QUOTED TEXT -
━━━━━━━━━━━━━━━━━━━━

This is an automated email from the ASF dual-hosted git repository.

bolke pushed a commit to branch main
in repository https://gitbox.apache.org/repos/asf/airflow.git


The following commit(s) were added to refs/heads/main by this push:
     new 08bc0f4490 Update ObjectStoragePath for universal_pathlib>=v0.2.1 
(#37524)
08bc0f4490 is described below

commit 08bc0f44904fe0d8bc8779e0e892e4d42def3983
Author: Andreas Poehlmann <[email protected]>
AuthorDate: Tue Feb 20 10:53:49 2024 +0100

    Update ObjectStoragePath for universal_pathlib>=v0.2.1 (#37524)
    
    This updates ObjectStoragePath to be compatible with universal_pathlib >= 
0.2.1 which in turn makes it compatible with Python 3.12+.

━━━━━━━━━━━━━━━━━━━━

SUPPLIED INFORMATION -
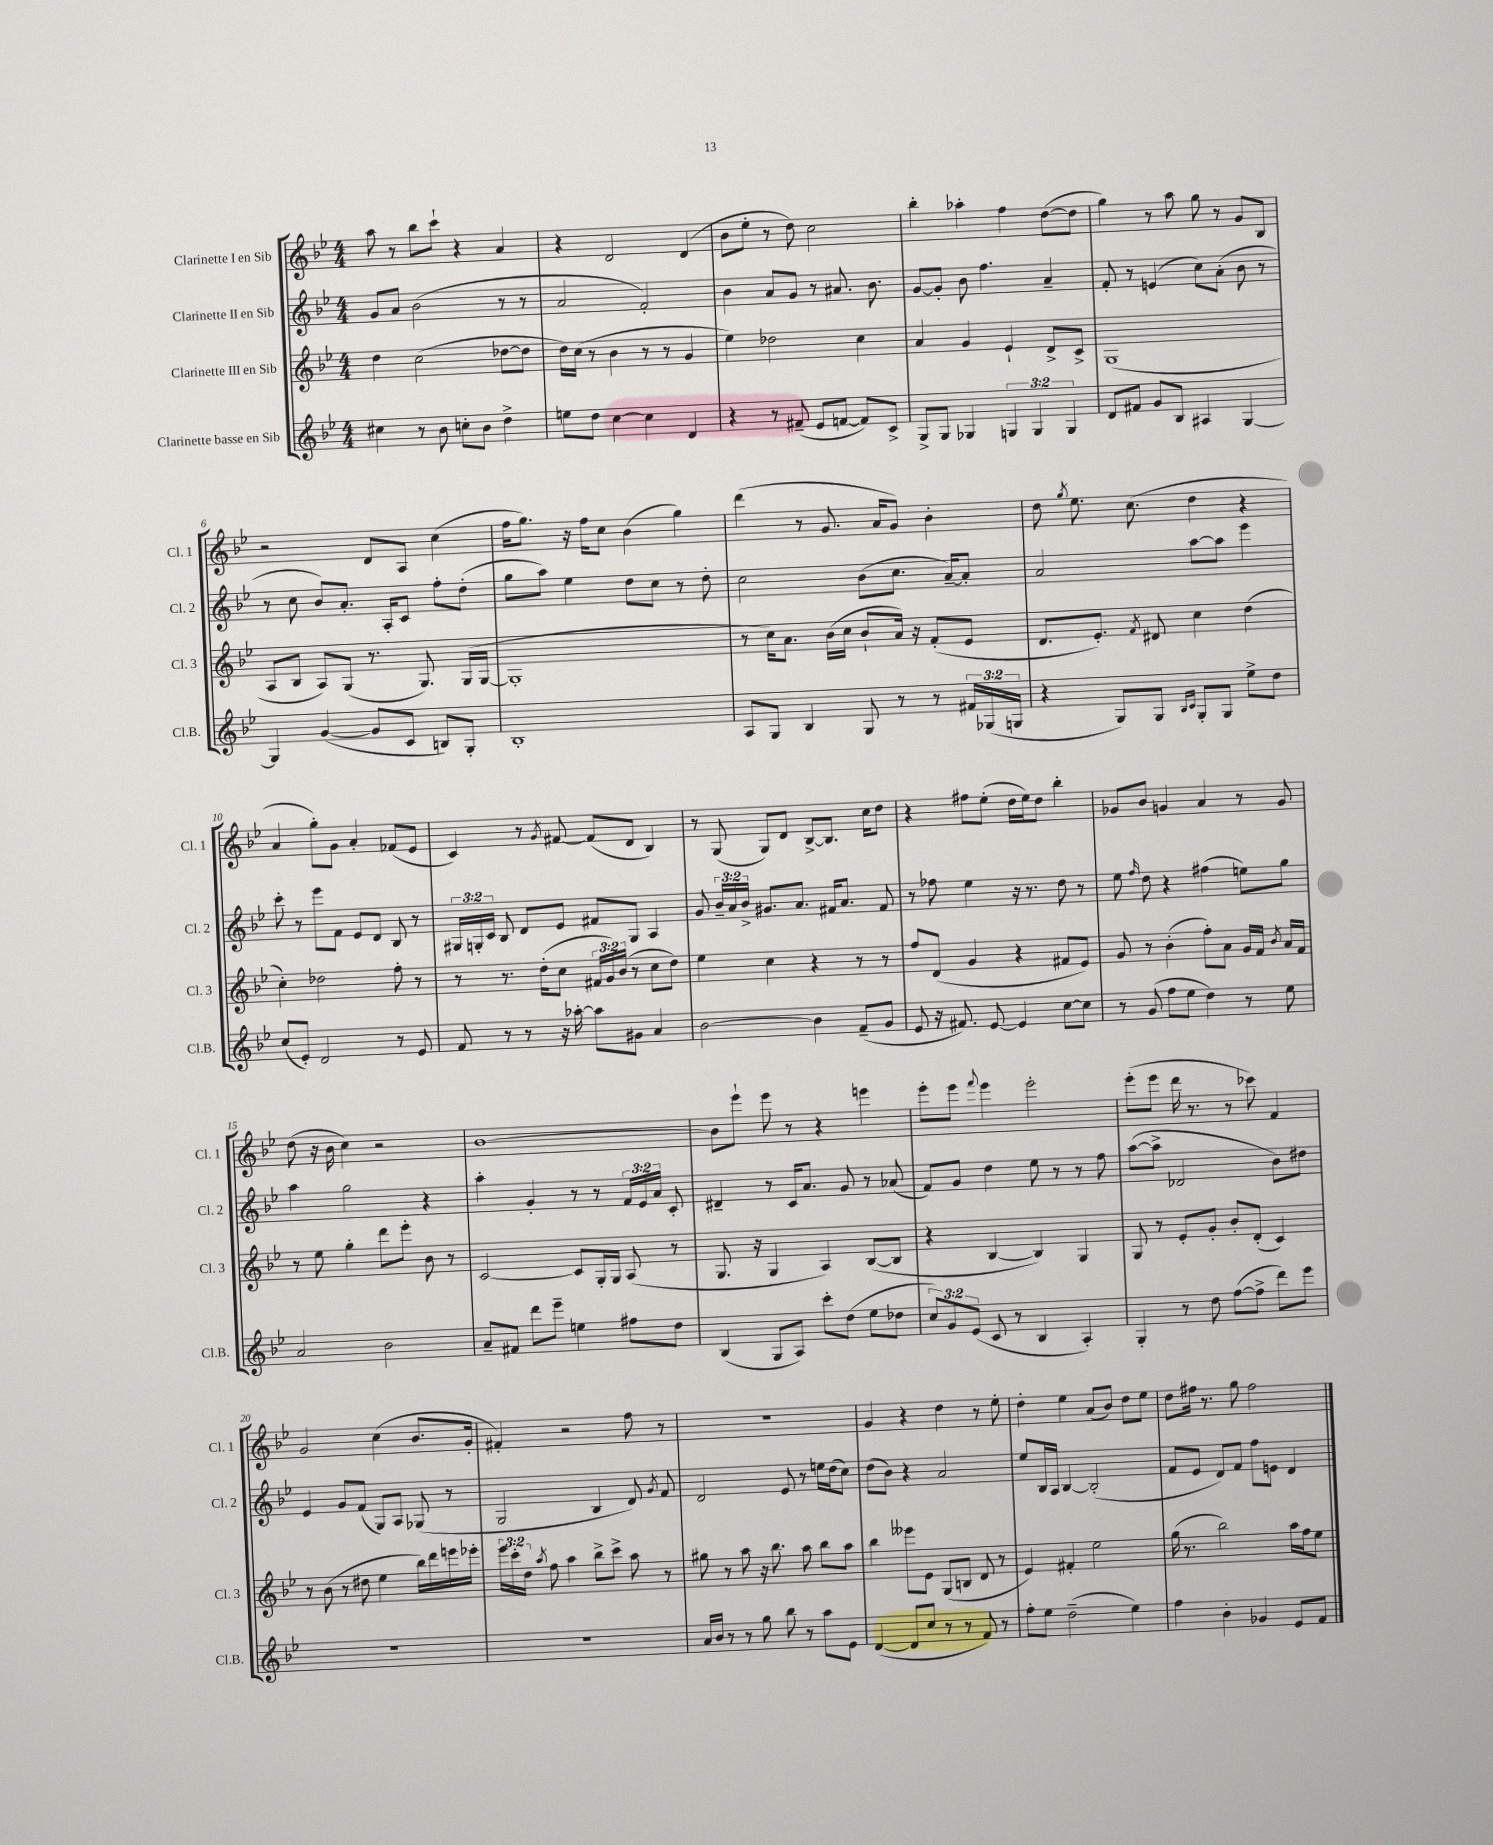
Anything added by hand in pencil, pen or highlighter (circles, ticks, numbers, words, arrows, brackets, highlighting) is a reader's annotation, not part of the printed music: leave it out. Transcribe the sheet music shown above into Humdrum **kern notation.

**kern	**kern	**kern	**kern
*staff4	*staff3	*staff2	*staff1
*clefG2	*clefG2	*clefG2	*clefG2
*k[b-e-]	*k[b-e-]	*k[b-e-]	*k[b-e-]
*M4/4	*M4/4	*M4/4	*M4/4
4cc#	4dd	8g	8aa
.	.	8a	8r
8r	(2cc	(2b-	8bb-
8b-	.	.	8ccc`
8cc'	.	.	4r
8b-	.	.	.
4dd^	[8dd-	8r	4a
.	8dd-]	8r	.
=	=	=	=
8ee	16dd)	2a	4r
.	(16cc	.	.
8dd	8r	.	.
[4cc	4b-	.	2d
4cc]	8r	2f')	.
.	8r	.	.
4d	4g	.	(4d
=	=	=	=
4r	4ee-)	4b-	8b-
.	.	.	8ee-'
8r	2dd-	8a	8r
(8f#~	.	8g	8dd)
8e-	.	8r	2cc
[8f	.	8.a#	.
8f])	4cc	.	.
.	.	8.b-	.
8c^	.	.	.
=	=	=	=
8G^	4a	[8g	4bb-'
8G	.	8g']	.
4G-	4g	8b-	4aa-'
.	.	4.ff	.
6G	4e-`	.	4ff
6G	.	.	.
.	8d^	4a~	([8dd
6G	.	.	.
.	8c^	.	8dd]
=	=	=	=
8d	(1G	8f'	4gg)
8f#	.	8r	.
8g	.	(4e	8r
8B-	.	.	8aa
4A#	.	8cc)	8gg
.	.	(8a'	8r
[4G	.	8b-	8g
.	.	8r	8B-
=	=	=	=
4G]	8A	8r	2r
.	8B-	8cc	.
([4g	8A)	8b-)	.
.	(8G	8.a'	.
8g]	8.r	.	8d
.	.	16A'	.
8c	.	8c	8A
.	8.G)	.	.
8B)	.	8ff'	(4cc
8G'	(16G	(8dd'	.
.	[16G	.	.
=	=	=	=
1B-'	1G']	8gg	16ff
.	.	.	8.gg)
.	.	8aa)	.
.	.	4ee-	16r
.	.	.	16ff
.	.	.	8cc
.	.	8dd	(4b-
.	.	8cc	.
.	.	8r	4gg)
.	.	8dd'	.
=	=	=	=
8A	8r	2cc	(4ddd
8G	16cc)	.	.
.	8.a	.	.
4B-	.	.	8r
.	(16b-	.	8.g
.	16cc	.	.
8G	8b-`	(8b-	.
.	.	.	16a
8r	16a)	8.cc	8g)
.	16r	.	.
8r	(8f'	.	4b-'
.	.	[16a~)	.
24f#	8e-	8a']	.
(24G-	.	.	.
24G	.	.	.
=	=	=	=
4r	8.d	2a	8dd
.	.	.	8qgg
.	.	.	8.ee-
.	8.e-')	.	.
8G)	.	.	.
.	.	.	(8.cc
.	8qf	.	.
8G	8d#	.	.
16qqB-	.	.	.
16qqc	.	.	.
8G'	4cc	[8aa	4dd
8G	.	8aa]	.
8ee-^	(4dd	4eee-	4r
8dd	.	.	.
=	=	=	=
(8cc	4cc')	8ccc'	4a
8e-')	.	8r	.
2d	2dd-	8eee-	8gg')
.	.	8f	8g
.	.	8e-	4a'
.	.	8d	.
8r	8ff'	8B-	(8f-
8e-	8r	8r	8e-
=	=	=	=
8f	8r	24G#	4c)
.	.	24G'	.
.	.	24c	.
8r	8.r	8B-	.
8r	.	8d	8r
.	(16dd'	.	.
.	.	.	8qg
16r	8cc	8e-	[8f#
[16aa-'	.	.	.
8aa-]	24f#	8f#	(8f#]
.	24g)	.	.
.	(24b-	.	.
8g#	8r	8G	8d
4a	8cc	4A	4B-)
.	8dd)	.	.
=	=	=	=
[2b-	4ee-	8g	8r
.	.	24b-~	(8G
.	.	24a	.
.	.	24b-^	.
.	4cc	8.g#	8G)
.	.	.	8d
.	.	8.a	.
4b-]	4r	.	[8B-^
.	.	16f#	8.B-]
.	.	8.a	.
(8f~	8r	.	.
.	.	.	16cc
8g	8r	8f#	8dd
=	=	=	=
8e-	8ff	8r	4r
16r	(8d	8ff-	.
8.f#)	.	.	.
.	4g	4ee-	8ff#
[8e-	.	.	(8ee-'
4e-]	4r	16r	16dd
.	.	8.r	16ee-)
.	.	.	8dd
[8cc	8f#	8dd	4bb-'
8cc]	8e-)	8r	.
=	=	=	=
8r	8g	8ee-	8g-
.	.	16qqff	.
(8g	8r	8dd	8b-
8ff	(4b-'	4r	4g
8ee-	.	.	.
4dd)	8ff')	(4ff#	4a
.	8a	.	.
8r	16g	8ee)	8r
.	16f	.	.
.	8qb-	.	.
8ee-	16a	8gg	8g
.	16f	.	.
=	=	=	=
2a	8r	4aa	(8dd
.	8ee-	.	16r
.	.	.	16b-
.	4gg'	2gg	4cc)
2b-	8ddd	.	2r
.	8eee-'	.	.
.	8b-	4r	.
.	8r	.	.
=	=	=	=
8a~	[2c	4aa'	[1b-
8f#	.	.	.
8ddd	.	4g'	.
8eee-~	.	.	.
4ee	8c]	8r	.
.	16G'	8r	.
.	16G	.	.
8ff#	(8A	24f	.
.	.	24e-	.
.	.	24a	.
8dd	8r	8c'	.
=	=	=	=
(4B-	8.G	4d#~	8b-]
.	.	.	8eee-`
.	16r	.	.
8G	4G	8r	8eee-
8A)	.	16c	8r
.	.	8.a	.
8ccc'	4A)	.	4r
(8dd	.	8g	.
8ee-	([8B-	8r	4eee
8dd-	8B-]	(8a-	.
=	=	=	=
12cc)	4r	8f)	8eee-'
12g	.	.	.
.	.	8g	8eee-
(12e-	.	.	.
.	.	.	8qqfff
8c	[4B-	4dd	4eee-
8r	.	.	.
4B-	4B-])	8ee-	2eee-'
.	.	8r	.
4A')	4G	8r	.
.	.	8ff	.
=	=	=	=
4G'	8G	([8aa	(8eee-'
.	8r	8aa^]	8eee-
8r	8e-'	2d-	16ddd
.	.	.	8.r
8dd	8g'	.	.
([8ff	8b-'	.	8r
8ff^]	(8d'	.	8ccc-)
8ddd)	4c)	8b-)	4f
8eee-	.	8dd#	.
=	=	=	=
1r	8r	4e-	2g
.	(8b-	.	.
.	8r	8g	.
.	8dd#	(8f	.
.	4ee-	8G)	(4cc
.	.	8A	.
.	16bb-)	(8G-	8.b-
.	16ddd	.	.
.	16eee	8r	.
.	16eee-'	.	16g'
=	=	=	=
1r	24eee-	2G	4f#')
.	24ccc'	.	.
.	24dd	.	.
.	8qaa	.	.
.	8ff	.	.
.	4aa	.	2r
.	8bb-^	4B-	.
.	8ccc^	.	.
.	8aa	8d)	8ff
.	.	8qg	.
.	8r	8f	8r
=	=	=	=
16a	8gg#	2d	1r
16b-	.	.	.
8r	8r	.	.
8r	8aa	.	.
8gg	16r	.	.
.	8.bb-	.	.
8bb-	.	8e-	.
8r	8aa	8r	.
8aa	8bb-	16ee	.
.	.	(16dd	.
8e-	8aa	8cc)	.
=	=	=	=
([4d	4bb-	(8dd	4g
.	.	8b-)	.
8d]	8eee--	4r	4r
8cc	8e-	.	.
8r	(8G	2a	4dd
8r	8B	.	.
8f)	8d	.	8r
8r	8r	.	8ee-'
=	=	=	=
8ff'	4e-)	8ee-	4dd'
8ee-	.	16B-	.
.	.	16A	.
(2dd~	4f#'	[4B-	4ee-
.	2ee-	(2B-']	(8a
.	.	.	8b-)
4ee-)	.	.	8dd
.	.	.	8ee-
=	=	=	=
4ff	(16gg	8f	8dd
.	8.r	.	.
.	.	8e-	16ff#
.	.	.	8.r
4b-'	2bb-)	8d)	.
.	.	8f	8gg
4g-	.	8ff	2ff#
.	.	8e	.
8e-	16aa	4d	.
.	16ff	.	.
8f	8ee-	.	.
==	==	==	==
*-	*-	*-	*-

━━━━━━━━━━━━━━━━━━━━

GIVEN INSTRUCTION 1 -
Answer these questions about the commit email:
(a) Who pushed the commit, and to which branch?
(b) What author date is given for the commit?
(c) Which Python versions does the update make ObjectStoragePath compatible with?
GIVEN INSTRUCTION 2 - Extract the part of the commit email from "08bc0f4490 is described" to "for universal_pathlib>=v0.2.1 (#37524)", copying it word for word.

FINAL ANSWER 1 -
(a) bolke pushed it to the main branch.
(b) Tue Feb 20 10:53:49 2024 +0100
(c) Python 3.12+

FINAL ANSWER 2 -
08bc0f4490 is described below

commit 08bc0f44904fe0d8bc8779e0e892e4d42def3983
Author: Andreas Poehlmann <[email protected]>
AuthorDate: Tue Feb 20 10:53:49 2024 +0100

    Update ObjectStoragePath for universal_pathlib>=v0.2.1 (#37524)